(Saved data entries)
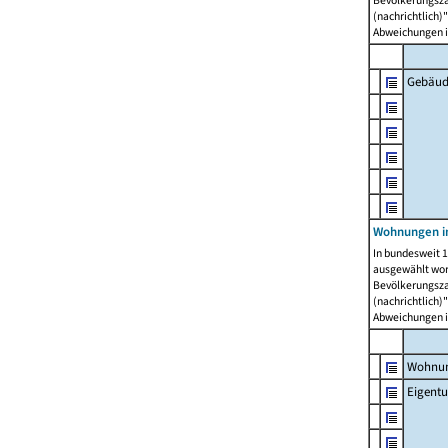
Bevölkerungszah
(nachrichtlich)"
Abweichungen i
Gebäud
Wohnungen i
In bundesweit 1
ausgewählt wor
Bevölkerungszah
(nachrichtlich)"
Abweichungen i
Wohnun
Eigent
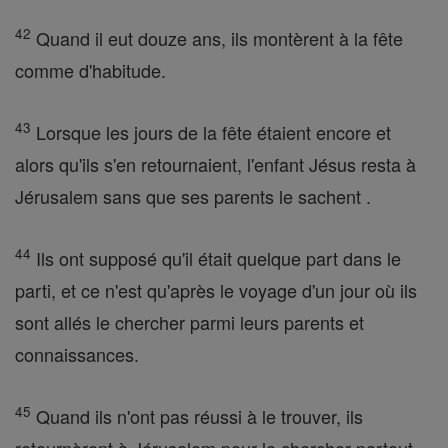
42
Quand il eut douze ans, ils montèrent à la fête
comme d'habitude.
43
Lorsque les jours de la fête étaient encore et
alors qu'ils s'en retournaient, l'enfant Jésus resta à
Jérusalem sans que ses parents le sachent .
44
Ils ont supposé qu'il était quelque part dans le
parti, et ce n'est qu'après le voyage d'un jour où ils
sont allés le chercher parmi leurs parents et
connaissances.
45
Quand ils n'ont pas réussi à le trouver, ils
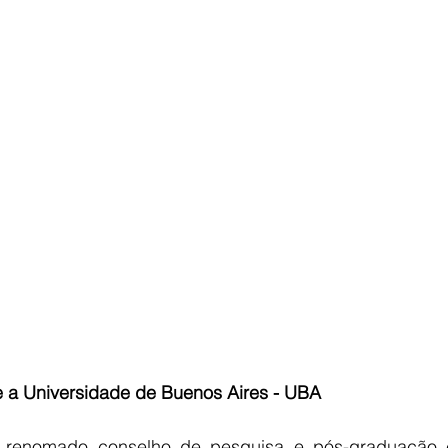
a Universidade de Buenos Aires - UBA 
enomado conselho de pesquisa e pós-graduação em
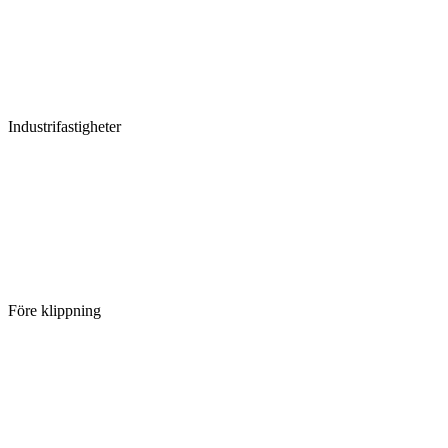
Industrifastigheter
Före klippning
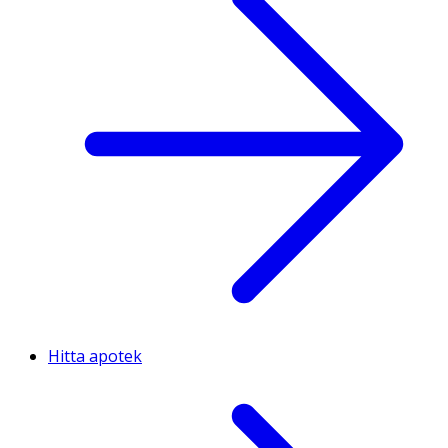
Hitta apotek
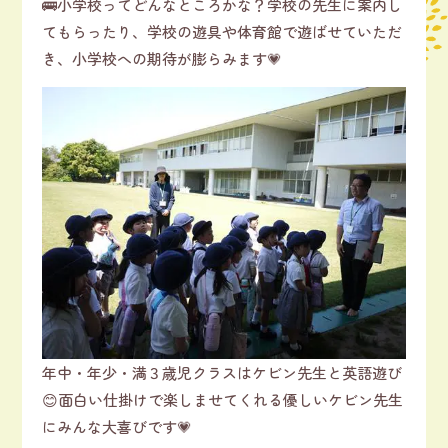
🚌小学校ってどんなところかな？学校の先生に案内し
てもらったり、学校の遊具や体育館で遊ばせていただ
き、小学校への期待が膨らみます💗
年中・年少・満３歳児クラスはケビン先生と英語遊び
😊面白い仕掛けで楽しませてくれる優しいケビン先生
にみんな大喜びです💗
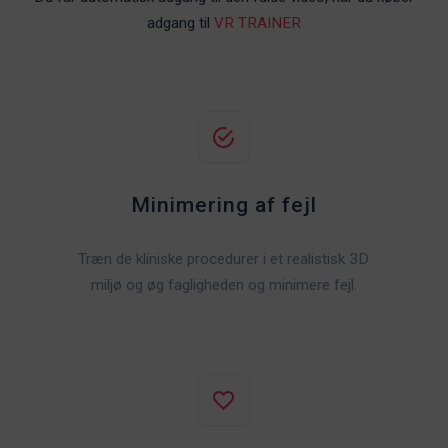
adgang til
VR TRAINER
Minimering af fejl
Træn de kliniske procedurer i et realistisk 3D
miljø og øg fagligheden og minimere fejl.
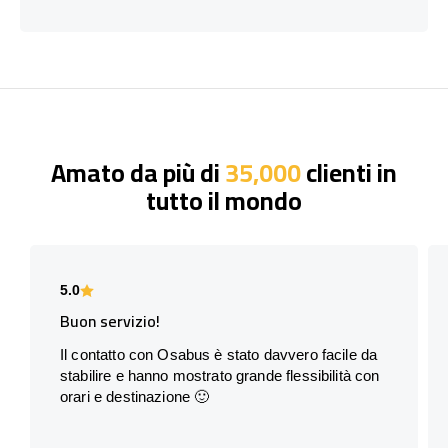
Amato da più di
35,000
clienti in
tutto il mondo
5.0
Buon servizio!
Il contatto con Osabus è stato davvero facile da
stabilire e hanno mostrato grande flessibilità con
orari e destinazione 🙂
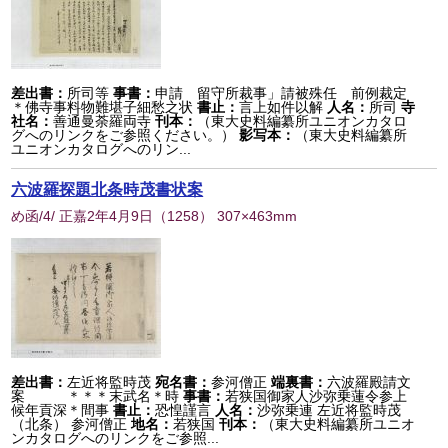
差出書：
所司等
事書：
申請 留守所裁事」請被殊任 前例裁定
＊佛寺事料物難堪子細愁之状
書止：
言上如件以解
人名：
所司
寺
社名：
善通曼荼羅両寺
刊本：
（東大史料編纂所ユニオンカタロ
グへのリンクをご参照ください。）
影写本：
（東大史料編纂所
ユニオンカタログへのリン...
六波羅探題北条時茂書状案
め函/4/ 正嘉2年4月9日
（
1258
） 307×463mm
差出書：
左近将監時茂
宛名書：
参河僧正
端裏書：
六波羅殿請文
案 ＊＊＊末武名＊時
事書：
若狭国御家人沙弥乗蓮令参上
候年貢深＊間事
書止：
恐惶謹言
人名：
沙弥乗連 左近将監時茂
（北条） 参河僧正
地名：
若狭国
刊本：
（東大史料編纂所ユニオ
ンカタログへのリンクをご参照...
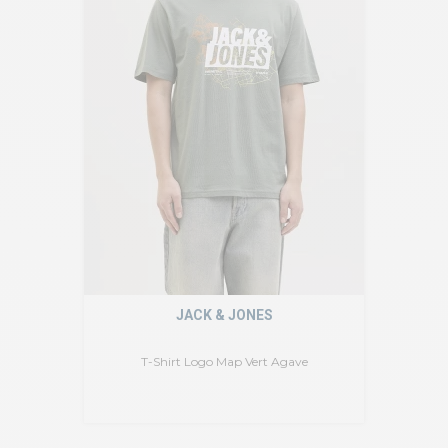
JACK & JONES
T-Shirt Logo Map Vert Agave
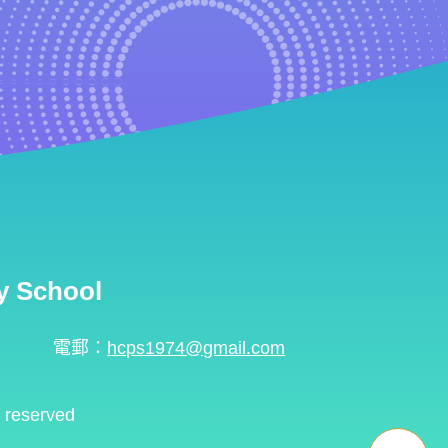
 School
電郵：
hcps1974@gmail.com
s reserved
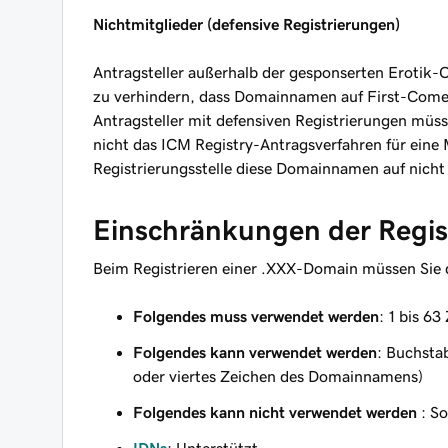
Nichtmitglieder (defensive Registrierungen)
Antragsteller außerhalb der gesponserten Erotik
zu verhindern, dass Domainnamen auf First-Com
Antragsteller mit defensiven Registrierungen müs
nicht das ICM Registry-Antragsverfahren für eine M
Registrierungsstelle diese Domainnamen auf nich
Einschränkungen der Regis
Beim Registrieren einer .XXX-Domain müssen Sie 
Folgendes muss verwendet werden
: 1 bis 63
Folgendes kann verwendet werden
: Buchstab
oder viertes Zeichen des Domainnamens)
Folgendes kann nicht verwendet werden
: So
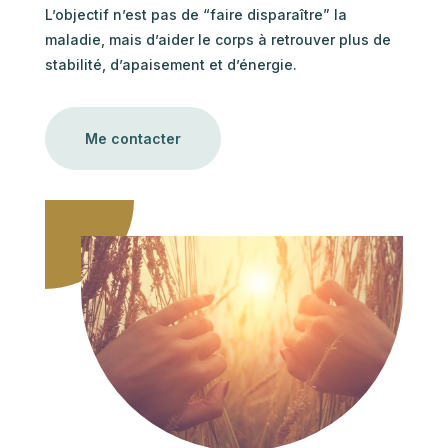
L’objectif n’est pas de “faire disparaître” la
maladie, mais d’aider le corps à retrouver plus de
stabilité, d’apaisement et d’énergie.
Me contacter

▶ WHAT TO PRODUCE:
What is needed is an exact transcription of the lines from the one holding "nicht das ICM" to the end of the data, with every picture left out.

▶ RESPONSE TO THE TASK:
nicht das ICM Registry-Antragsverfahren für eine M
Registrierungsstelle diese Domainnamen auf nich
Einschränkungen der Regis
Beim Registrieren einer .XXX-Domain müssen Sie 
Folgendes muss verwendet werden
: 1 bis 63
Folgendes kann verwendet werden
: Buchstab
oder viertes Zeichen des Domainnamens)
Folgendes kann nicht verwendet werden
: So
L’objectif n’est pas de “faire disparaître” la
maladie, mais d’aider le corps à retrouver plus de
stabilité, d’apaisement et d’énergie.
Me contacter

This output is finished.